_TASKS FOR THIS EXERCISE_:
a) Reproduce the portion of the post on clustering large data from "package labdsv has" up to and including "let me know.".
b) In the post on clustering large data, what kind of input does the matrify() function take?
c) According to the reply quoted in the post on clustering large data, why isn't the new version of reshape something Thierry can try yet?

[R-sig-eco] Clustering large data
Dave Roberts
droberts at montana.edu
Fri Oct 24 20:10:59 CEST 2008
Thierry and Hadley,
Sorry to be late coming into this (I forgot I subscribed to sig-eco).
package labdsv has a function called matrify() which takes a three
column data.frame (sample,taxa,abundance) and creates a full (sparse)
matrix representation. I've never tried it on a data set as large as
yours, and I'm curious if it would work. It's pure R, but if worst
comes to worst I used to have a FORTRAN version that would probably
work. Please give matrify a try and let me know.
Dave R.
matrify <- function (data)
{
if (ncol(data) != 3)
stop("data frame must have three column format")
plt <- data[, 1]
spc <- data[, 2]
abu <- data[, 3]
plt.codes <- levels(factor(plt))
spc.codes <- levels(factor(spc))
taxa <- matrix(0, nrow = length(plt.codes), ncol =
length(spc.codes))
row <- match(plt, plt.codes)
col <- match(spc, spc.codes)
for (i in 1:length(abu)) {
taxa[row[i], col[i]] <- abu[i]
}
taxa <- data.frame(taxa)
names(taxa) <- spc.codes
row.names(taxa) <- plt.codes
taxa
}
hadley wickham wrote:
> Hi Thierry,
>
> Thanks for the more detailed report. I think the new version of
> reshape will help, but I just checked and it's current a total mess
> and will need a lot of work before it's ready for anyone to try.

_LISTED RECORDS_:
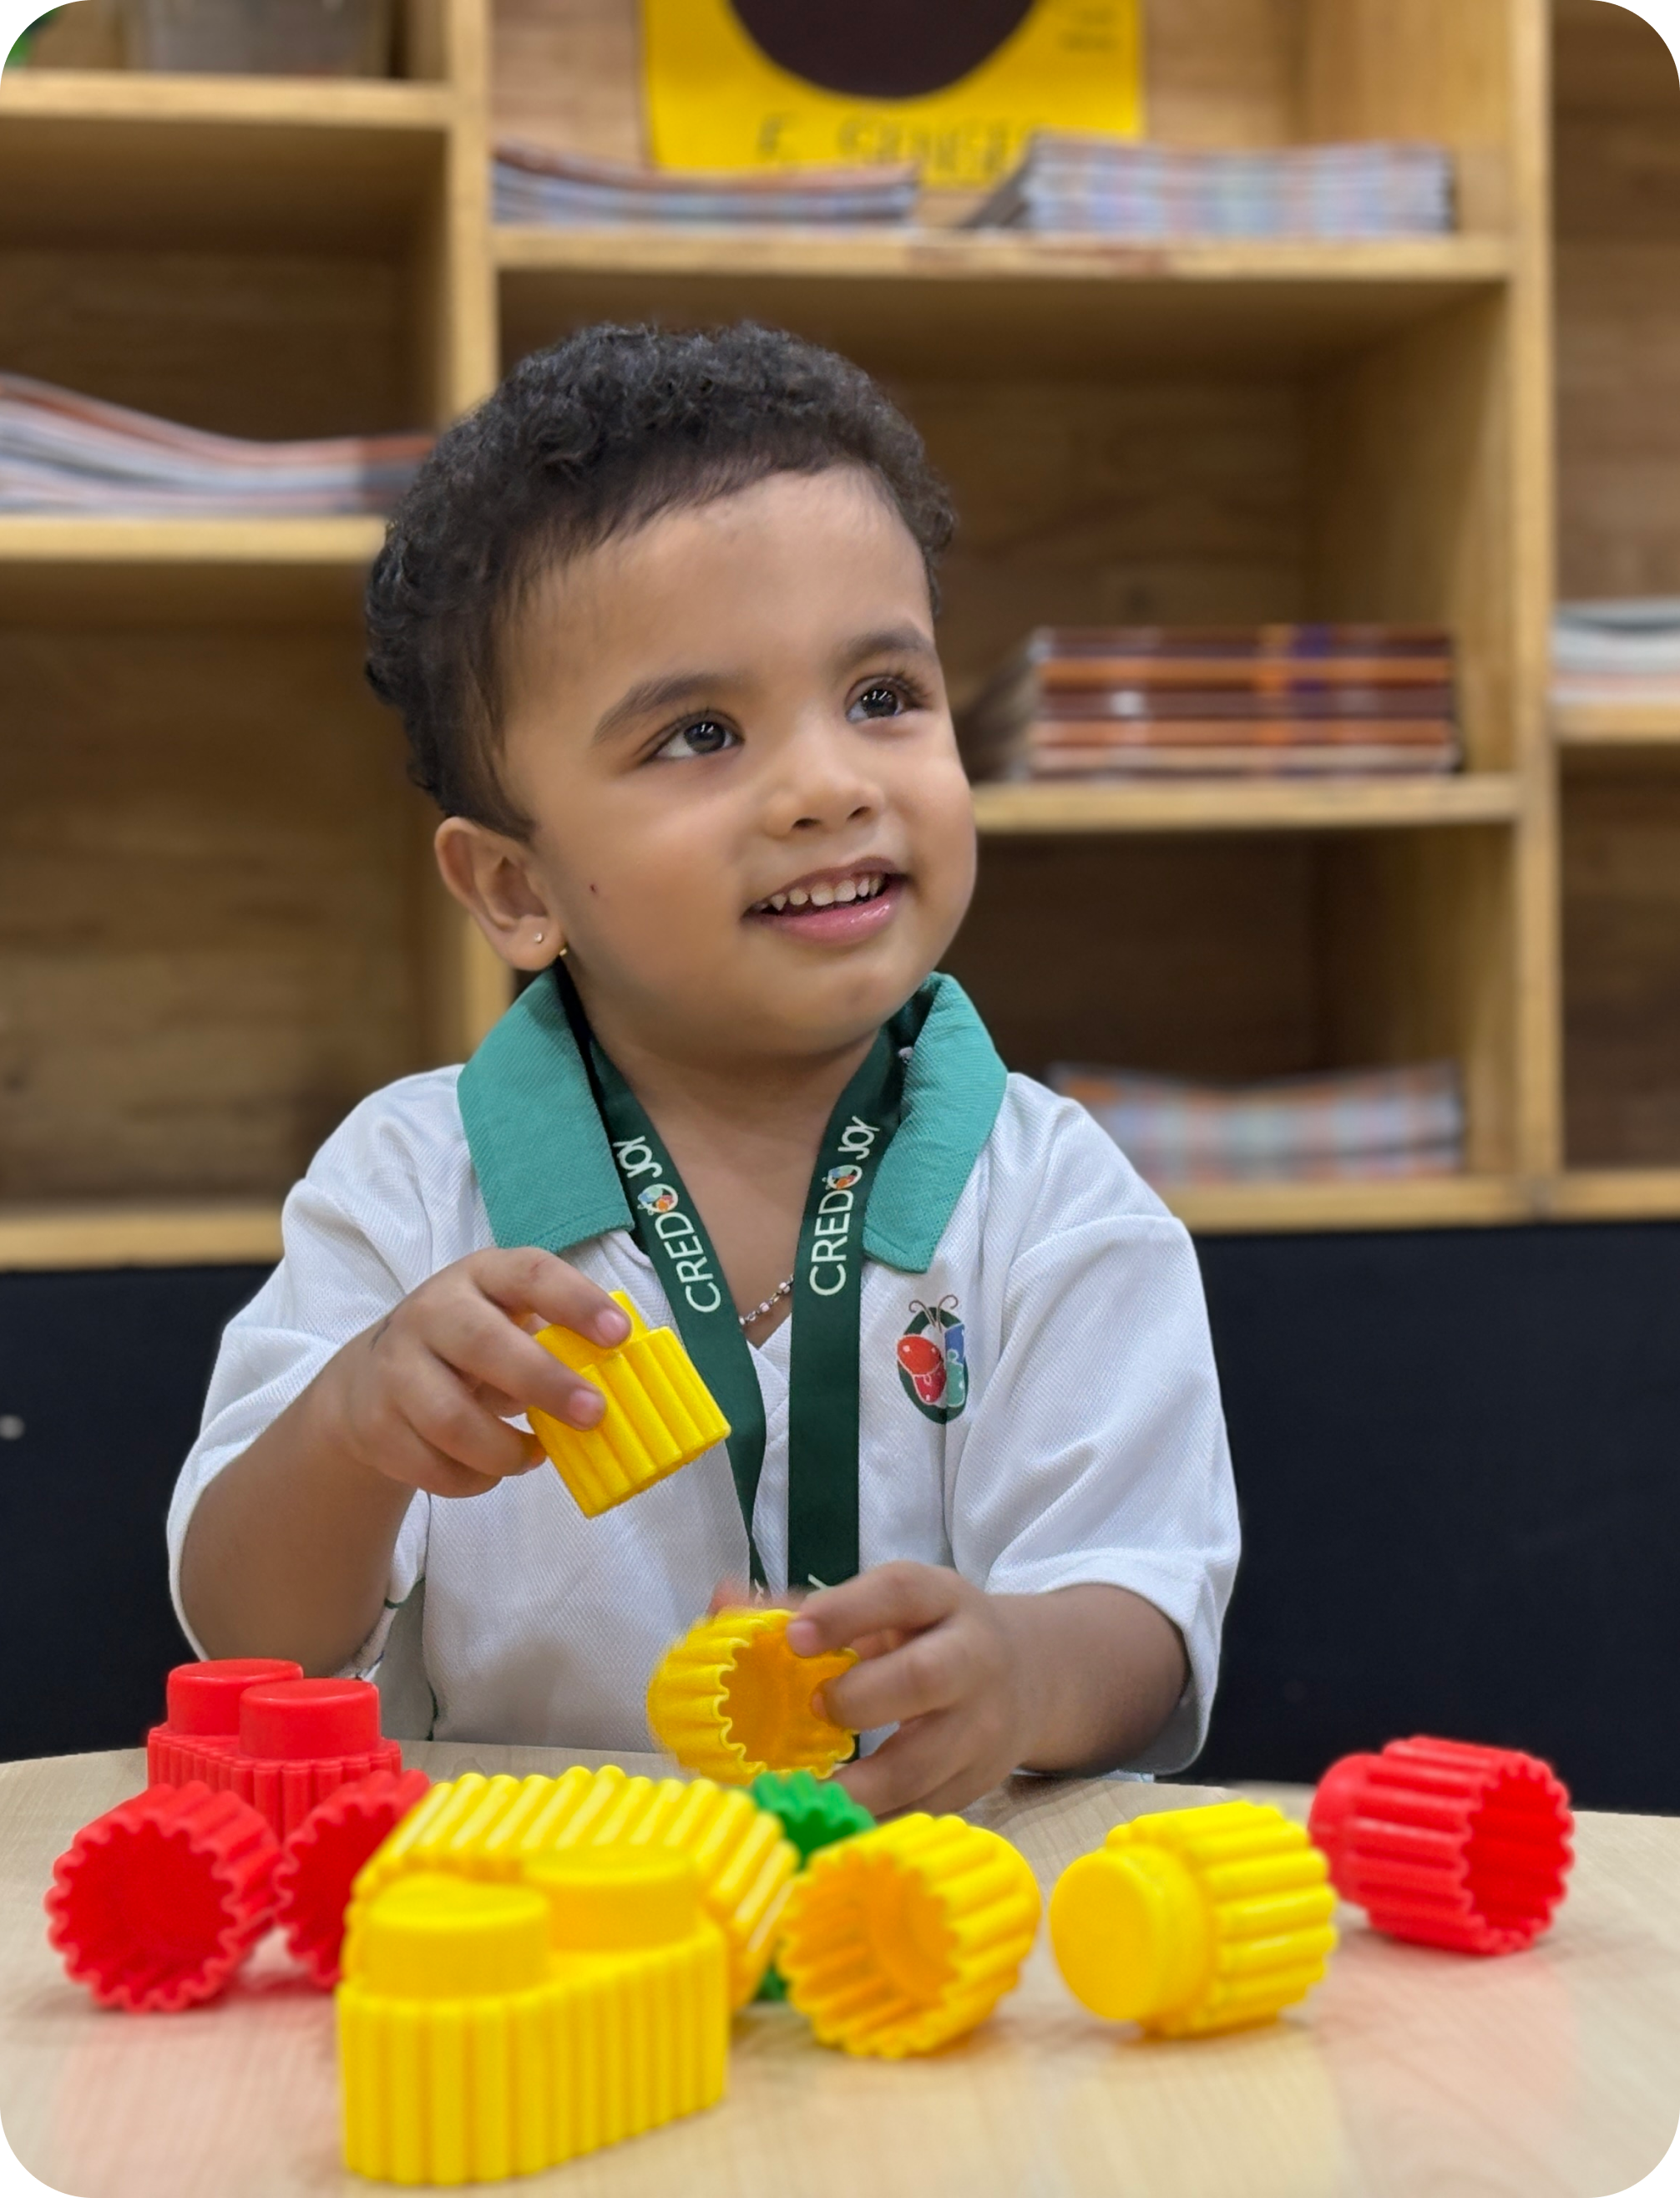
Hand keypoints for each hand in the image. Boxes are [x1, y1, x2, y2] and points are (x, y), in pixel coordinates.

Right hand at [319, 1248, 630, 1499]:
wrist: (370, 1381)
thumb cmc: (471, 1349)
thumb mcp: (509, 1324)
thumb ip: (557, 1342)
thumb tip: (623, 1383)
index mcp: (481, 1276)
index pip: (530, 1274)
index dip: (576, 1301)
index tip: (619, 1335)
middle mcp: (431, 1310)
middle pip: (484, 1344)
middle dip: (545, 1382)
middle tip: (593, 1414)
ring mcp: (395, 1367)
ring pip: (451, 1419)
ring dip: (505, 1450)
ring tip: (534, 1457)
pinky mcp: (373, 1423)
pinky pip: (429, 1464)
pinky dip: (472, 1480)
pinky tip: (492, 1472)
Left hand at [785, 1562, 1032, 1816]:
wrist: (1028, 1677)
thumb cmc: (931, 1635)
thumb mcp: (889, 1606)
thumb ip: (809, 1608)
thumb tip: (721, 1602)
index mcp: (943, 1600)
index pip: (900, 1591)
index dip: (844, 1612)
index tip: (794, 1637)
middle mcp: (972, 1658)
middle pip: (923, 1677)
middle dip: (859, 1699)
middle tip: (816, 1708)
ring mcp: (981, 1727)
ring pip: (920, 1765)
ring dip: (856, 1785)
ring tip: (806, 1791)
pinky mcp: (976, 1783)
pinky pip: (918, 1810)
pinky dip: (871, 1821)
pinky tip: (832, 1823)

_RESPONSES PER TASK_:
a)
package labdsv has a function called matrify() which takes a three
column data.frame (sample,taxa,abundance) and creates a full (sparse)
matrix representation. I've never tried it on a data set as large as
yours, and I'm curious if it would work. It's pure R, but if worst
comes to worst I used to have a FORTRAN version that would probably
work. Please give matrify a try and let me know.

b) A three-column data frame of sample, taxa, and abundance.

c) Hadley thinks the new version of reshape will help. However, it is currently a total mess and needs a lot of work before it is ready for anyone to try.